They cover aspects of the major world religions and approaches to moral questions. Lessons involve a high quality range of learning experiences such as debate, role-play, presentations, mysteries and enactments. The department focuses on developing a respect for, and sensitivity towards, the beliefs and values of others.
Students study the approaches of two major world religions to a range of moral and ethical issues. It leads on to Philosophy and Ethics A Level which is a successful, challenging and exciting course. We have had students go on to top universities to further their studies.
Religious Studies explores a number of philosophical topics connected with what it means to be human. They then study approaches to justice, looking at racism and attitudes to crime and punishment. Students work in teams to study, present and debate a wide range of human rights issues and campaigns for change.
Authority focuses on key events and figures in Christianity. Spirituality through the creative arts explores religious perspectives on art, design and worship. A study of beliefs and concepts encourages students to ask ultimate questions about suffering and meaning. Related moral issues are discussed throughout.

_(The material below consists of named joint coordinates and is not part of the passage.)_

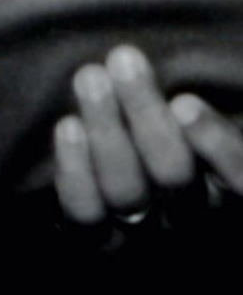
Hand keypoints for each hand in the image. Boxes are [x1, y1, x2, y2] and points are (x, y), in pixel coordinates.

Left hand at [53, 43, 242, 225]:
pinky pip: (86, 214)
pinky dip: (75, 173)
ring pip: (126, 192)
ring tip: (91, 77)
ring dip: (105, 131)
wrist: (132, 167)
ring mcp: (146, 230)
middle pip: (174, 177)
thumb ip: (215, 116)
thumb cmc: (188, 122)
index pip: (240, 179)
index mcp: (231, 187)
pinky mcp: (99, 235)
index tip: (185, 104)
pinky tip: (69, 126)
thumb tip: (190, 92)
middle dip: (145, 115)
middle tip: (123, 59)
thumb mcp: (216, 116)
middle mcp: (195, 215)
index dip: (217, 146)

GCSE Religious Studies begins in Year 9 with an exploration of key figures in religion. Students then study Religion, peace and conflict and Religion, human rights and social justice. Active learning approaches enable students to develop confidence with the demands of the GCSE course.
Further topics are covered on Religion, human rights and social justice, particularly related to wealth and poverty. The origins and value of human life are then explored, covering topical issues such as abortion and euthanasia, with lots of references to current affairs.
Religious attitudes to the elderly and death, followed by attitudes to crime and punishment, complete the GCSE course. All of these highly relevant and topical issues are explored through discussion, role play, debate, presentations and opportunities to show empathy. Students will be able to demonstrate confidence expressing opinions on a wide variety of issues.